In 2004, I published a small book based on my MLA talk called Enemies of Promise: Publishing, Perishing, and the Eclipse of Scholarship that was translated into French, Chinese, Polish and Portuguese. I was coming to feel that the mechanism of the MLA organization as an institution could work for me if I allied with cooperative players and threw myself into the works. I had wondered why the internationally famous Edward W. Said wanted to be elected president of the MLA. I was surprised this famous professor cared so much to be elected president of a trade association. But I was beginning to think his commitment to the institution made sense. I was getting attached to the MLA.

Now converted to the session cause, I started to fight back against what I saw as the status quo of fashionable politics generated by Terry Eagleton and his publisher -- me. What I set myself to do, slowly but surely, was to rebut the claims of my own best-selling author ever that love of literature and inquiries into aesthetics were the means by which an oppressive capitalistic power structure oppressed all the peoples of the world. I am not simplifying what Eagleton wrote in the book I launched in America in 1983 at Minnesota. Literary Theory was short and went down easy; Eagleton’s claims in this book were extremely simplistic and easy to grasp. It had, as David Lodge wrote in a review of the book in the London Sunday Times, “the kind of racy readability that one associates more often with the English critics who have set their faces resolutely ‘against theory.’”

The extended 1990 version of the book, The Ideology of the Aesthetic, much, much longer at 426 pages, added detail rather than nuance. He reduced what he was talking about and abused it at the same time: “What New Criticism did, in fact, was to convert the poem into a fetish.” “The aesthetic judgment, one might argue, is in this sense the very paradigm of the ideological … The aesthetic is the ideological.” I saw thousands fall prey to the Kool-Aid he -- and I, too, I must confess -- was selling.

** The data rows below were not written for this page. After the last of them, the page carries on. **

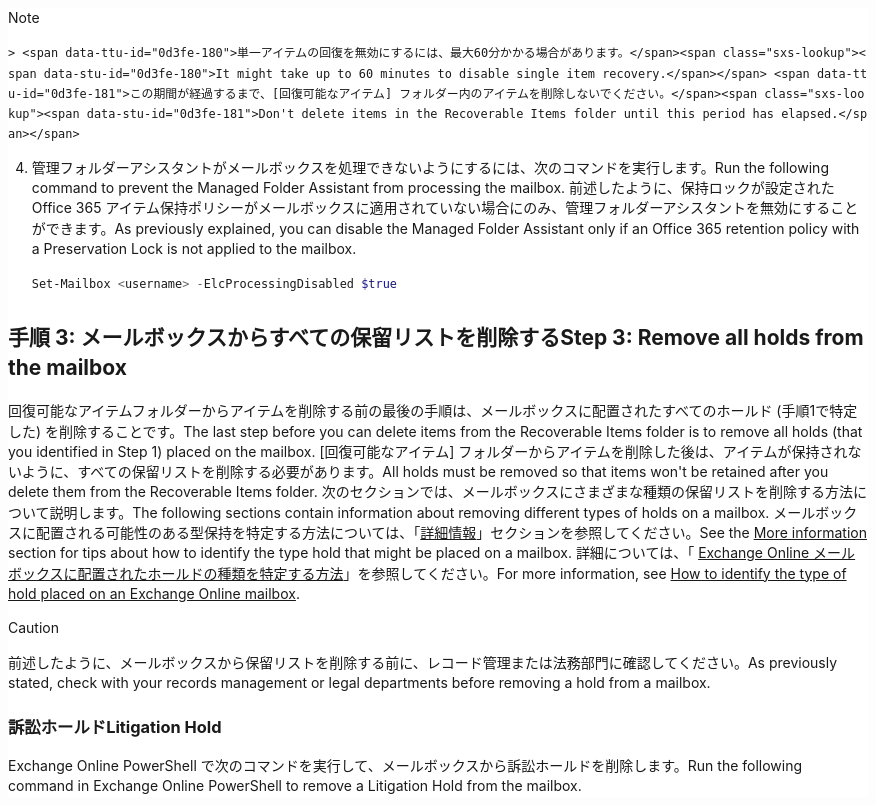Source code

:    > [!NOTE]
    > <span data-ttu-id="0d3fe-180">単一アイテムの回復を無効にするには、最大60分かかる場合があります。</span><span class="sxs-lookup"><span data-stu-id="0d3fe-180">It might take up to 60 minutes to disable single item recovery.</span></span> <span data-ttu-id="0d3fe-181">この期間が経過するまで、[回復可能なアイテム] フォルダー内のアイテムを削除しないでください。</span><span class="sxs-lookup"><span data-stu-id="0d3fe-181">Don't delete items in the Recoverable Items folder until this period has elapsed.</span></span> 
  
4. <span data-ttu-id="0d3fe-182">管理フォルダーアシスタントがメールボックスを処理できないようにするには、次のコマンドを実行します。</span><span class="sxs-lookup"><span data-stu-id="0d3fe-182">Run the following command to prevent the Managed Folder Assistant from processing the mailbox.</span></span> <span data-ttu-id="0d3fe-183">前述したように、保持ロックが設定された Office 365 アイテム保持ポリシーがメールボックスに適用されていない場合にのみ、管理フォルダーアシスタントを無効にすることができます。</span><span class="sxs-lookup"><span data-stu-id="0d3fe-183">As previously explained, you can disable the Managed Folder Assistant only if an Office 365 retention policy with a Preservation Lock is not applied to the mailbox.</span></span> 

    ```powershell
    Set-Mailbox <username> -ElcProcessingDisabled $true
    ```

## <a name="step-3-remove-all-holds-from-the-mailbox"></a><span data-ttu-id="0d3fe-184">手順 3: メールボックスからすべての保留リストを削除する</span><span class="sxs-lookup"><span data-stu-id="0d3fe-184">Step 3: Remove all holds from the mailbox</span></span>

<span data-ttu-id="0d3fe-185">回復可能なアイテムフォルダーからアイテムを削除する前の最後の手順は、メールボックスに配置されたすべてのホールド (手順1で特定した) を削除することです。</span><span class="sxs-lookup"><span data-stu-id="0d3fe-185">The last step before you can delete items from the Recoverable Items folder is to remove all holds (that you identified in Step 1) placed on the mailbox.</span></span> <span data-ttu-id="0d3fe-186">[回復可能なアイテム] フォルダーからアイテムを削除した後は、アイテムが保持されないように、すべての保留リストを削除する必要があります。</span><span class="sxs-lookup"><span data-stu-id="0d3fe-186">All holds must be removed so that items won't be retained after you delete them from the Recoverable Items folder.</span></span> <span data-ttu-id="0d3fe-187">次のセクションでは、メールボックスにさまざまな種類の保留リストを削除する方法について説明します。</span><span class="sxs-lookup"><span data-stu-id="0d3fe-187">The following sections contain information about removing different types of holds on a mailbox.</span></span> <span data-ttu-id="0d3fe-188">メールボックスに配置される可能性のある型保持を特定する方法については、「[詳細情報](#more-information)」セクションを参照してください。</span><span class="sxs-lookup"><span data-stu-id="0d3fe-188">See the [More information](#more-information) section for tips about how to identify the type hold that might be placed on a mailbox.</span></span> <span data-ttu-id="0d3fe-189">詳細については、「 [Exchange Online メールボックスに配置されたホールドの種類を特定する方法](identify-a-hold-on-an-exchange-online-mailbox.md)」を参照してください。</span><span class="sxs-lookup"><span data-stu-id="0d3fe-189">For more information, see [How to identify the type of hold placed on an Exchange Online mailbox](identify-a-hold-on-an-exchange-online-mailbox.md).</span></span>
  
> [!CAUTION]
> <span data-ttu-id="0d3fe-190">前述したように、メールボックスから保留リストを削除する前に、レコード管理または法務部門に確認してください。</span><span class="sxs-lookup"><span data-stu-id="0d3fe-190">As previously stated, check with your records management or legal departments before removing a hold from a mailbox.</span></span> 
  
 ### <a name="litigation-hold"></a><span data-ttu-id="0d3fe-191">訴訟ホールド</span><span class="sxs-lookup"><span data-stu-id="0d3fe-191">Litigation Hold</span></span>
  
<span data-ttu-id="0d3fe-192">Exchange Online PowerShell で次のコマンドを実行して、メールボックスから訴訟ホールドを削除します。</span><span class="sxs-lookup"><span data-stu-id="0d3fe-192">Run the following command in Exchange Online PowerShell to remove a Litigation Hold from the mailbox.</span></span>
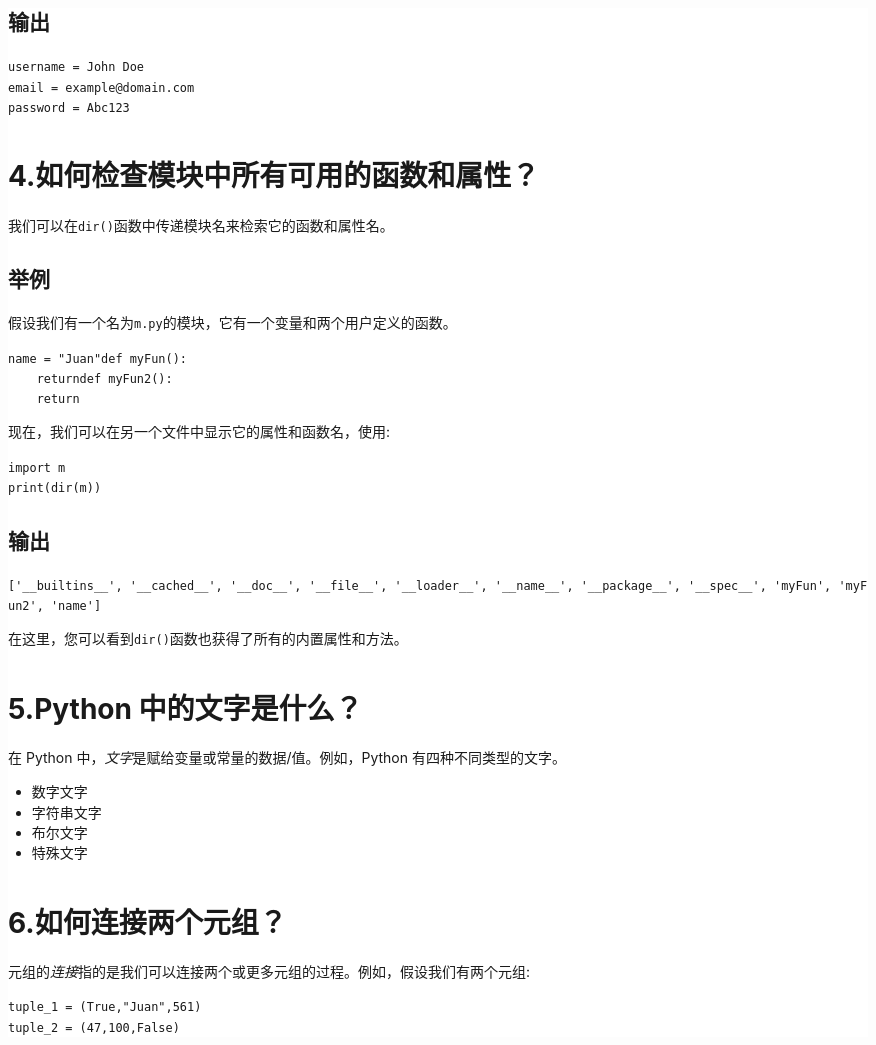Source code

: ## **输出**

```
username = John Doe
email = example@domain.com
password = Abc123
```

# 4.如何检查模块中所有可用的函数和属性？

我们可以在`dir()`函数中传递模块名来检索它的函数和属性名。

## **举例**

假设我们有一个名为`m.py`的模块，它有一个变量和两个用户定义的函数。

```
name = "Juan"def myFun():
    returndef myFun2():
    return
```

现在，我们可以在另一个文件中显示它的属性和函数名，使用:

```
import m
print(dir(m))
```

## **输出**

```
['__builtins__', '__cached__', '__doc__', '__file__', '__loader__', '__name__', '__package__', '__spec__', 'myFun', 'myFun2', 'name']
```

在这里，您可以看到`dir()`函数也获得了所有的内置属性和方法。

# 5.Python 中的文字是什么？

在 Python 中，*文字*是赋给变量或常量的数据/值。例如，Python 有四种不同类型的文字。

*   数字文字
*   字符串文字
*   布尔文字
*   特殊文字

# 6.如何连接两个元组？

元组的*连接*指的是我们可以连接两个或更多元组的过程。例如，假设我们有两个元组:

```
tuple_1 = (True,"Juan",561)
tuple_2 = (47,100,False)
```
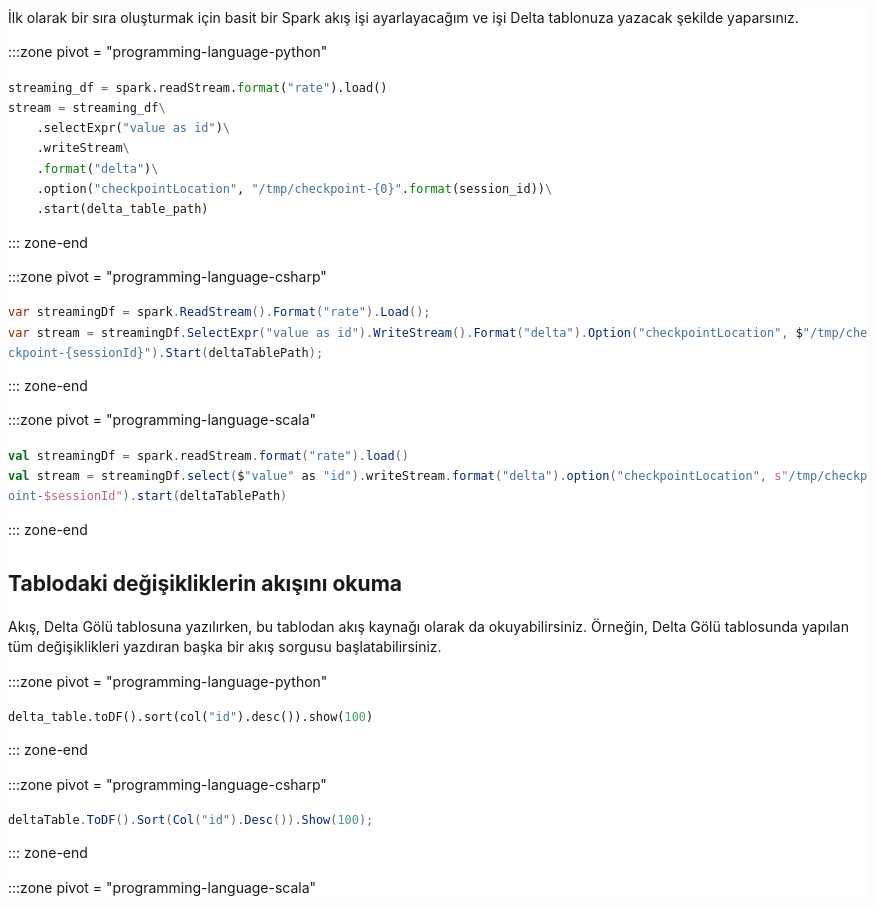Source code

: İlk olarak bir sıra oluşturmak için basit bir Spark akış işi ayarlayacağım ve işi Delta tablonuza yazacak şekilde yaparsınız.

:::zone pivot = "programming-language-python"

```python
streaming_df = spark.readStream.format("rate").load()
stream = streaming_df\
    .selectExpr("value as id")\
    .writeStream\
    .format("delta")\
    .option("checkpointLocation", "/tmp/checkpoint-{0}".format(session_id))\
    .start(delta_table_path)
```

::: zone-end

:::zone pivot = "programming-language-csharp"

```csharp
var streamingDf = spark.ReadStream().Format("rate").Load();
var stream = streamingDf.SelectExpr("value as id").WriteStream().Format("delta").Option("checkpointLocation", $"/tmp/checkpoint-{sessionId}").Start(deltaTablePath);
```

::: zone-end

:::zone pivot = "programming-language-scala"

```scala
val streamingDf = spark.readStream.format("rate").load()
val stream = streamingDf.select($"value" as "id").writeStream.format("delta").option("checkpointLocation", s"/tmp/checkpoint-$sessionId").start(deltaTablePath)
```

::: zone-end

## <a name="read-a-stream-of-changes-from-a-table"></a>Tablodaki değişikliklerin akışını okuma

Akış, Delta Gölü tablosuna yazılırken, bu tablodan akış kaynağı olarak da okuyabilirsiniz. Örneğin, Delta Gölü tablosunda yapılan tüm değişiklikleri yazdıran başka bir akış sorgusu başlatabilirsiniz.

:::zone pivot = "programming-language-python"

```python
delta_table.toDF().sort(col("id").desc()).show(100)
```

::: zone-end

:::zone pivot = "programming-language-csharp"

```csharp
deltaTable.ToDF().Sort(Col("id").Desc()).Show(100);
```

::: zone-end

:::zone pivot = "programming-language-scala"
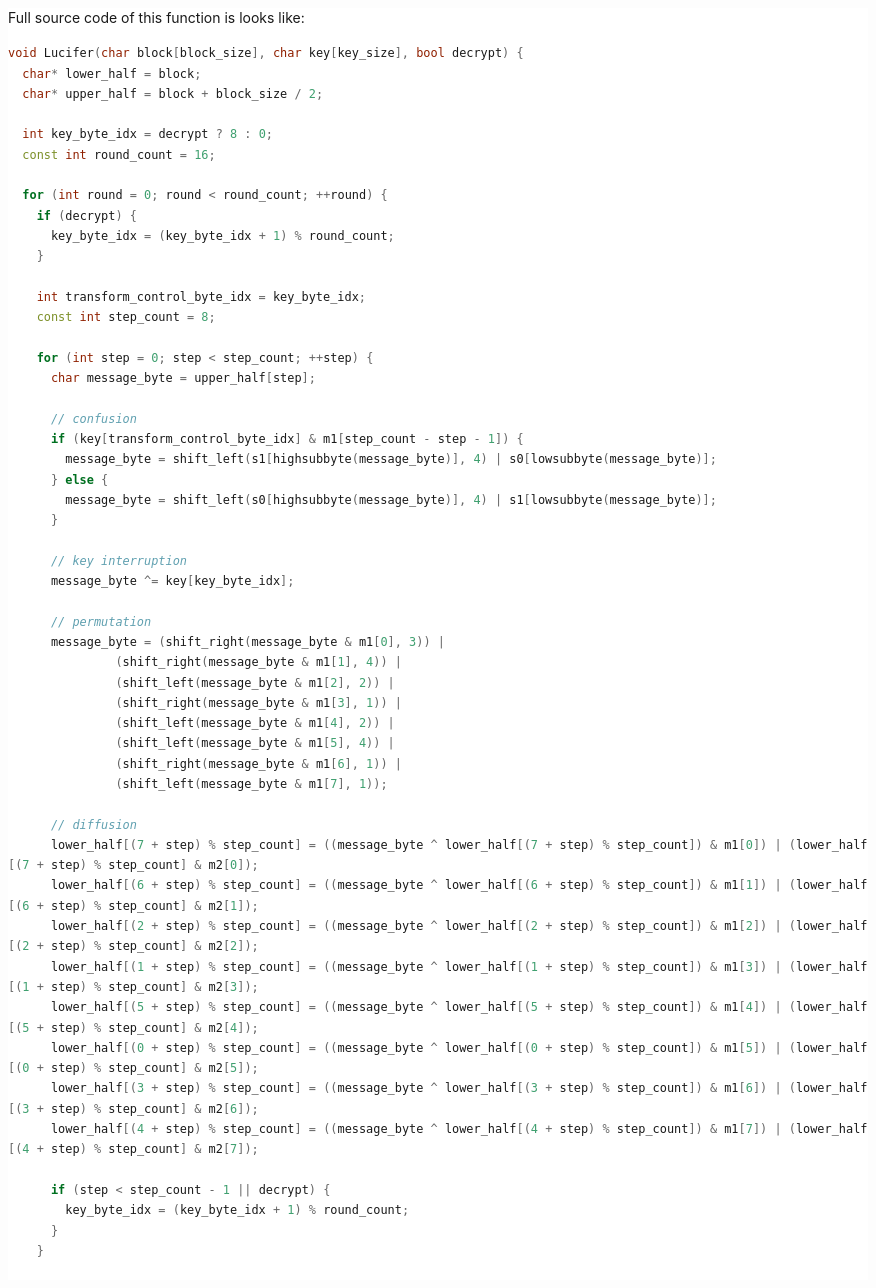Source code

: Full source code of this function is looks like:    

```cpp
void Lucifer(char block[block_size], char key[key_size], bool decrypt) {
  char* lower_half = block;
  char* upper_half = block + block_size / 2;
  
  int key_byte_idx = decrypt ? 8 : 0;
  const int round_count = 16;
  
  for (int round = 0; round < round_count; ++round) {
    if (decrypt) {
      key_byte_idx = (key_byte_idx + 1) % round_count;
    }
    
    int transform_control_byte_idx = key_byte_idx;
    const int step_count = 8;
    
    for (int step = 0; step < step_count; ++step) {
      char message_byte = upper_half[step];
      
      // confusion
      if (key[transform_control_byte_idx] & m1[step_count - step - 1]) {
        message_byte = shift_left(s1[highsubbyte(message_byte)], 4) | s0[lowsubbyte(message_byte)];
      } else {
        message_byte = shift_left(s0[highsubbyte(message_byte)], 4) | s1[lowsubbyte(message_byte)];
      }
      
      // key interruption
      message_byte ^= key[key_byte_idx];
      
      // permutation
      message_byte = (shift_right(message_byte & m1[0], 3)) |
               (shift_right(message_byte & m1[1], 4)) |
               (shift_left(message_byte & m1[2], 2)) |
               (shift_right(message_byte & m1[3], 1)) |
               (shift_left(message_byte & m1[4], 2)) |
               (shift_left(message_byte & m1[5], 4)) |
               (shift_right(message_byte & m1[6], 1)) |
               (shift_left(message_byte & m1[7], 1));
      
      // diffusion
      lower_half[(7 + step) % step_count] = ((message_byte ^ lower_half[(7 + step) % step_count]) & m1[0]) | (lower_half[(7 + step) % step_count] & m2[0]);
      lower_half[(6 + step) % step_count] = ((message_byte ^ lower_half[(6 + step) % step_count]) & m1[1]) | (lower_half[(6 + step) % step_count] & m2[1]);
      lower_half[(2 + step) % step_count] = ((message_byte ^ lower_half[(2 + step) % step_count]) & m1[2]) | (lower_half[(2 + step) % step_count] & m2[2]);
      lower_half[(1 + step) % step_count] = ((message_byte ^ lower_half[(1 + step) % step_count]) & m1[3]) | (lower_half[(1 + step) % step_count] & m2[3]);
      lower_half[(5 + step) % step_count] = ((message_byte ^ lower_half[(5 + step) % step_count]) & m1[4]) | (lower_half[(5 + step) % step_count] & m2[4]);
      lower_half[(0 + step) % step_count] = ((message_byte ^ lower_half[(0 + step) % step_count]) & m1[5]) | (lower_half[(0 + step) % step_count] & m2[5]);
      lower_half[(3 + step) % step_count] = ((message_byte ^ lower_half[(3 + step) % step_count]) & m1[6]) | (lower_half[(3 + step) % step_count] & m2[6]);
      lower_half[(4 + step) % step_count] = ((message_byte ^ lower_half[(4 + step) % step_count]) & m1[7]) | (lower_half[(4 + step) % step_count] & m2[7]);
      
      if (step < step_count - 1 || decrypt) {
        key_byte_idx = (key_byte_idx + 1) % round_count;
      }
    }
    
```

I regret what I did then and have spent all the decades since working to undermine this ideology and revive the field of literary aesthetics by constantly proposing every year panels at the MLA that offered inquiries into aesthetics and made the case for aesthetics. The sessions my allies and I offered at the MLA almost every year from the late 1990s onward aimed to rehabilitate those connections.

There is a beautiful bridge over the Drina River that links Bosnia and Serbia. Over the course of human history, the bridge has been destroyed and rebuilt many times. What I have loved about the MLA for the last 30 years or so is that it has allowed me to work with others to and painstakingly rebuild, session by session, the connections between humans and artworks that, with the help of my Harvard colleagues, I was also actively doing with my list. For more than 20 years, the MLA served as the vehicle for like-minded scholars to keep building the case of aesthetics in the academic world.

To close, a few things I’ll be remembering this January:

I’ll remember with pride how the MLA stood by Edward Said when the membership elected him president and his political opponents jumped on the institution for so honoring him. I am sure even the conservatives would have approved a statement he made at a session at the December 1983 MLA on his book The World, the Text, and the Critic. Said criticized his admirers speaking at that session who praised his revolutionary politics when he cautioned that any revolution that did not foster the tiny revolutions that happen to each of us when we read a book and have an aesthetic experience was not the kind of revolution he favored.

I’ll remember the best piece of advice I ever gave a writer. When I published her work The Secret Life of Puppets, I told the independent scholar Victoria Nelson to join the MLA. She took my advice. Later that year, the book won the MLA’s Scaglione prize for comparative literary studies.

And I’ll remember -- and, oh, how I’ll miss -- my coffee, my notebook and my MLA booth.